Upper Marlboro woman killed in early morning Route 301 crash
Brenda Godbolt, 61, died at Route 301 and Village Drive before sunrise, as investigators examine a crash that shut down lanes for hours.

Brenda Godbolt, a 61-year-old Upper Marlboro resident, died before sunrise at Route 301 and Village Drive, a deadly collision that left one driver injured and put renewed attention on the safety of a major Prince George’s County intersection.
Maryland State Police said troopers from the College Park Barrack responded at about 4 a.m. April 30, 2026, after a Mazda 3 and a Chevrolet Silverado crashed on northbound Route 301 near Village Drive in Upper Marlboro. Emergency medical service personnel pronounced Godbolt dead at the scene. She was the driver and sole occupant of the Mazda.
The other driver, Ronald Spangler, Jr., 30, of Glen Burnie, was behind the wheel of the Silverado. Police said he refused medical treatment at the scene.
According to the preliminary investigation, the Silverado was traveling northbound on Route 301 and approaching a traffic signal when investigators believe the Mazda entered the intersection and crossed into the path of oncoming traffic. Maryland State Police said the crash remains active and ongoing, with the Crash Team leading the investigation.

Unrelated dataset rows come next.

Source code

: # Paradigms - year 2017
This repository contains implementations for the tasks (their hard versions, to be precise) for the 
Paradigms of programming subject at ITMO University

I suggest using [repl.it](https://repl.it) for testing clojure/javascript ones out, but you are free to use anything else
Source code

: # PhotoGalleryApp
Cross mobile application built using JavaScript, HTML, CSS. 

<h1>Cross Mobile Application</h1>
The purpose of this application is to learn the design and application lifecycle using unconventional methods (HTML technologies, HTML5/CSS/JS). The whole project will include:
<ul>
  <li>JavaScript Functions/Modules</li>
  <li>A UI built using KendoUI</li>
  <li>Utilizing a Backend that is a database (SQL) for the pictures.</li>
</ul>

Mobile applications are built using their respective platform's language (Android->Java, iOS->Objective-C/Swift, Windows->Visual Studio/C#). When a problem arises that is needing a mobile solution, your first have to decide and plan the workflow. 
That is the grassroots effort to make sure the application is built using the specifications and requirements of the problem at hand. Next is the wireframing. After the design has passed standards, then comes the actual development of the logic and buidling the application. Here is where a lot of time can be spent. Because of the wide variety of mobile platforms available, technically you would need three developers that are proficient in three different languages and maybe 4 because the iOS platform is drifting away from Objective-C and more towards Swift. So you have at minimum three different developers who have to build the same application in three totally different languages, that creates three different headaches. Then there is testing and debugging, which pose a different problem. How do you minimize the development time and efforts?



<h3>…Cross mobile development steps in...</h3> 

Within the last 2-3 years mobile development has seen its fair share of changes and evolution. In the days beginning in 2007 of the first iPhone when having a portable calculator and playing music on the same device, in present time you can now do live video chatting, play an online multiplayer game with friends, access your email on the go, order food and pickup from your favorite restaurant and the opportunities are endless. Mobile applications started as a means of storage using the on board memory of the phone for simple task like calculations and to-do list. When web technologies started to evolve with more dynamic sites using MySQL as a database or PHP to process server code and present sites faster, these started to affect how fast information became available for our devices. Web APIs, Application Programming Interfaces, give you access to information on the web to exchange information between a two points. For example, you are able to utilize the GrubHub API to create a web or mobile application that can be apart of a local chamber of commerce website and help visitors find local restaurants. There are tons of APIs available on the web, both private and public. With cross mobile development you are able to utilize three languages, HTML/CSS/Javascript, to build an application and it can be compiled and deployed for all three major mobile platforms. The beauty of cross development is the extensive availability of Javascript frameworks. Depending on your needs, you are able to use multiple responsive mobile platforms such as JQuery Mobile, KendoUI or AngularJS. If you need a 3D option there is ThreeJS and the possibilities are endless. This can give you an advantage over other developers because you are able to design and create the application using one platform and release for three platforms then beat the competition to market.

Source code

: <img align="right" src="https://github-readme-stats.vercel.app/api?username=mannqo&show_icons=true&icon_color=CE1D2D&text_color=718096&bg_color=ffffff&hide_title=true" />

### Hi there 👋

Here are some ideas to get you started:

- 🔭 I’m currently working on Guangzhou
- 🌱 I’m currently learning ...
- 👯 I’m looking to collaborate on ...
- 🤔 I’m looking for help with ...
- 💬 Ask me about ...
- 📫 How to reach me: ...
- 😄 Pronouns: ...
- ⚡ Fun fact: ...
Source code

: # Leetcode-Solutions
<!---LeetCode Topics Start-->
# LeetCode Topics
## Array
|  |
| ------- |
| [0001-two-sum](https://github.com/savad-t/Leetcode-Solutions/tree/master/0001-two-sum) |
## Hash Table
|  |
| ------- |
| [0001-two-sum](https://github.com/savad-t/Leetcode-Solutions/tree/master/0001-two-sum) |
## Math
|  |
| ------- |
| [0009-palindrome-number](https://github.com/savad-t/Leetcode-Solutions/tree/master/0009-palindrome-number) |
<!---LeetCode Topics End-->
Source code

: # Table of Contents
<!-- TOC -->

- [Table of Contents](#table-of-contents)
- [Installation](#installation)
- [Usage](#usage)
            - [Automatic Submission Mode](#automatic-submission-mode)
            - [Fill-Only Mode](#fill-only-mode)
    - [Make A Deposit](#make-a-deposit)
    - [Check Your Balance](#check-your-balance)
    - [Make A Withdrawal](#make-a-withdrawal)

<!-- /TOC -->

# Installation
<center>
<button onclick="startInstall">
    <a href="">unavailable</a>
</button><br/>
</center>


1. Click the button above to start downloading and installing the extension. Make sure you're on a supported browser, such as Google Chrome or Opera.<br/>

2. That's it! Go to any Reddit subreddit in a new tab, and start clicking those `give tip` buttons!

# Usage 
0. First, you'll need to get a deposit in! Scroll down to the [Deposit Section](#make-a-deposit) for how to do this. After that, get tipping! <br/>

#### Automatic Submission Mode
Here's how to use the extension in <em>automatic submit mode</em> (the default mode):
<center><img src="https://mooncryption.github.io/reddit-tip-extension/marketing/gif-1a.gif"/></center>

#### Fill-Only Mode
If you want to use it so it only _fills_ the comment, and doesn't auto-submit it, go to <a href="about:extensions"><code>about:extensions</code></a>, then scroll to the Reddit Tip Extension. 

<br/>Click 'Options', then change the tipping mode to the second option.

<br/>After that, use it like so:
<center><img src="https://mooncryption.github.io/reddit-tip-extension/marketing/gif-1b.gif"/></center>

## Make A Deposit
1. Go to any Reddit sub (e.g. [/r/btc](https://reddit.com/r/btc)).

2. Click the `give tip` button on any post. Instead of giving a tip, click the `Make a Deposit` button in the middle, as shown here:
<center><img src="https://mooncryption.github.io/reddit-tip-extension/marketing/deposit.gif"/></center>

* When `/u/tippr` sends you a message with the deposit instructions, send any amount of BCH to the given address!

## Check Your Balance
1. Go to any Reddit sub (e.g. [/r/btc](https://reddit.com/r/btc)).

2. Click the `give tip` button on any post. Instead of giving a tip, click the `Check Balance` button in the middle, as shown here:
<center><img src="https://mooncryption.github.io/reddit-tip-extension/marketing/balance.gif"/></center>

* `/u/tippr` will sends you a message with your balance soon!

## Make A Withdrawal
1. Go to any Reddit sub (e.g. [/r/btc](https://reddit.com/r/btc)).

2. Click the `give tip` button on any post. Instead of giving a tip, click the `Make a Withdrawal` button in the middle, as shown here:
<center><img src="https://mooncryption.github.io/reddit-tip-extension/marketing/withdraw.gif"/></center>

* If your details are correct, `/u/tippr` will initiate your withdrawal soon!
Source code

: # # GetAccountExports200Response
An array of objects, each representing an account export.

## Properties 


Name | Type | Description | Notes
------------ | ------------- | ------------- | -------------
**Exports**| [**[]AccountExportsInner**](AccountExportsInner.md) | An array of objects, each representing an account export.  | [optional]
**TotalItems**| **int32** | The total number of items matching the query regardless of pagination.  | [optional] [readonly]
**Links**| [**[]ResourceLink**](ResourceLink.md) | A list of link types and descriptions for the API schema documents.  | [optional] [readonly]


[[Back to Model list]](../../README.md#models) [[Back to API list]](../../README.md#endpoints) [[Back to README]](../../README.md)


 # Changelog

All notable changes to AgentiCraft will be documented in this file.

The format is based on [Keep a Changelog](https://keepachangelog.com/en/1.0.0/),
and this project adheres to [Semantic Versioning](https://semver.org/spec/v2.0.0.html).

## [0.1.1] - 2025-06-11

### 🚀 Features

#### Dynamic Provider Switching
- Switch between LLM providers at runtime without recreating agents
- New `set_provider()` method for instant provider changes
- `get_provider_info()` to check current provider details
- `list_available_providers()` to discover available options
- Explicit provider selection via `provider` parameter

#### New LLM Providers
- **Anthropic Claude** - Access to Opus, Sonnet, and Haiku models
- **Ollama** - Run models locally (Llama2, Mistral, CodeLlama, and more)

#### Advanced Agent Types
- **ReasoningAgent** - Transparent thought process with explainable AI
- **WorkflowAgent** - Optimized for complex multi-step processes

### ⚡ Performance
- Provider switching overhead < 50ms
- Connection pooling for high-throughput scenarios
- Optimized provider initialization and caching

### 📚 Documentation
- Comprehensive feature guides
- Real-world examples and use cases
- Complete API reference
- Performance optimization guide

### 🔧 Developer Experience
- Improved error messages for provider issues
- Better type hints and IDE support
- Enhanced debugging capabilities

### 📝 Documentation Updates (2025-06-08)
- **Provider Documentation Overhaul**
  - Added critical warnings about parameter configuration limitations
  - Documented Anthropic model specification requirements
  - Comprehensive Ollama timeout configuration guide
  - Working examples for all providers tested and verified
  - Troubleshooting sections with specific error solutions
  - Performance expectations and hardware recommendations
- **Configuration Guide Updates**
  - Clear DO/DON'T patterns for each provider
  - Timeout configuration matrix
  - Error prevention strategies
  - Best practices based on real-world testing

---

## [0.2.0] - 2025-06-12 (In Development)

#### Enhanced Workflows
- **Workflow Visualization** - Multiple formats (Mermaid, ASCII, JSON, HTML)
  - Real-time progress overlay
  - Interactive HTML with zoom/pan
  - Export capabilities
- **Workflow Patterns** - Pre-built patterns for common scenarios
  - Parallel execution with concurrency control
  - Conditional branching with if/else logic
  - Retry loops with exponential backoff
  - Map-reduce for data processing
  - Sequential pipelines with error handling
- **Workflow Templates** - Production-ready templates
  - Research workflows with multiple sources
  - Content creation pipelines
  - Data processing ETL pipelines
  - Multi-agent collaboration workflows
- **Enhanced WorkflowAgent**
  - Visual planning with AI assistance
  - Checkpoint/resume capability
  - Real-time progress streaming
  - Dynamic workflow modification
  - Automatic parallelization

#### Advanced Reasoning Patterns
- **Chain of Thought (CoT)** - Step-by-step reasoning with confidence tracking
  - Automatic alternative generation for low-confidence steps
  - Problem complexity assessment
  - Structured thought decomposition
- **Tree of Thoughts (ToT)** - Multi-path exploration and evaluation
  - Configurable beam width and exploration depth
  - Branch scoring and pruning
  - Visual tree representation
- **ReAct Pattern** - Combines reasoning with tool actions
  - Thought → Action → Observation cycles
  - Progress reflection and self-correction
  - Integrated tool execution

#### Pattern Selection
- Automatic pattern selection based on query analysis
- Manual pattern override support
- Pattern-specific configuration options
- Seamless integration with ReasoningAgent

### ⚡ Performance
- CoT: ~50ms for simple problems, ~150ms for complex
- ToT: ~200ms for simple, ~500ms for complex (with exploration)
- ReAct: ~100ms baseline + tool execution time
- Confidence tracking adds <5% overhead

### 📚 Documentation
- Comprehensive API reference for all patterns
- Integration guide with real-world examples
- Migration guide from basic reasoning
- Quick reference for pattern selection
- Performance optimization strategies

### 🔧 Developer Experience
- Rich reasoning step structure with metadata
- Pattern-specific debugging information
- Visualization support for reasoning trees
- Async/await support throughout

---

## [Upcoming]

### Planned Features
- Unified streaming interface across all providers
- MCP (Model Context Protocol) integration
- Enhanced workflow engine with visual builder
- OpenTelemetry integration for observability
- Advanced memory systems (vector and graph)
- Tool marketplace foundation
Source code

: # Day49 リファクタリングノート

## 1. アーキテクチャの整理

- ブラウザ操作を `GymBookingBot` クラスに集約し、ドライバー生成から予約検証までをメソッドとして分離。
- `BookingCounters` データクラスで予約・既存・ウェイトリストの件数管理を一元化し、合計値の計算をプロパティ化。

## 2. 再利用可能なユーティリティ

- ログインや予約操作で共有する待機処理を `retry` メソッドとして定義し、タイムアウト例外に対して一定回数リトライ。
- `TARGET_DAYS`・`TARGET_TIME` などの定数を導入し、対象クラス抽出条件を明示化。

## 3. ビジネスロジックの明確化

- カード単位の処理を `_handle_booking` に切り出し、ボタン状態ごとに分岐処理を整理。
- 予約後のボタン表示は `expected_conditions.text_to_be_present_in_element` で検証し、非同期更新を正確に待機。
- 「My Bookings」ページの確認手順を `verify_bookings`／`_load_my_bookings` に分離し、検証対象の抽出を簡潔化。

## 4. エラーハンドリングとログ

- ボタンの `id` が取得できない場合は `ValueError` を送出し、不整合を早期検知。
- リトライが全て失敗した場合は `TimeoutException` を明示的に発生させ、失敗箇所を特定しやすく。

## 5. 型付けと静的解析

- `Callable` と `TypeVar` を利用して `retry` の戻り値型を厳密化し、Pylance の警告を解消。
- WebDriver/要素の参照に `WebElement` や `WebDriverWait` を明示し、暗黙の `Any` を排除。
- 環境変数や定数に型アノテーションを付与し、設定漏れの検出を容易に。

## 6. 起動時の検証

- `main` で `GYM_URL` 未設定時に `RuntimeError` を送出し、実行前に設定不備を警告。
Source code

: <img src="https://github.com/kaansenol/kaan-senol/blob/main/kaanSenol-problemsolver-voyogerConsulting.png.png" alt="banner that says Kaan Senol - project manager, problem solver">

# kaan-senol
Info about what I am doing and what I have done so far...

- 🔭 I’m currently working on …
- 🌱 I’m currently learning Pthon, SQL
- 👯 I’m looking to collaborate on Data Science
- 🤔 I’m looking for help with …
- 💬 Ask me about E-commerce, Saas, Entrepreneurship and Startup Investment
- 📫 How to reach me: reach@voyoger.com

The collision shut down lanes for about five hours while troopers and the Maryland Department of Transportation State Highway Administration handled closures and detours. For commuters and truck traffic that rely on Route 301 through Upper Marlboro, the prolonged closure underscored how quickly a single crash can ripple across the corridor before the morning rush begins.
The findings will be reviewed by the Prince George’s County State’s Attorney’s Office.
The death also comes against a broader traffic-safety backdrop. Maryland’s Zero Deaths crash dashboard showed 110 reported roadway fatalities statewide year-to-date as of April 30, 2026, down from 137 at the same point in 2025. Even with that decline, Godbolt’s death adds another loss to a road network where high-speed traffic, signalized intersections and early-morning visibility can turn a routine drive into a fatal one in seconds.
For Prince George’s County, the crash at Route 301 and Village Drive is now part of a larger public safety question: how to prevent deadly collisions at busy crossings where through traffic and turning movements meet in the dark. The investigation will determine what happened in this case, but the human cost is already clear. Brenda Godbolt did not make it home.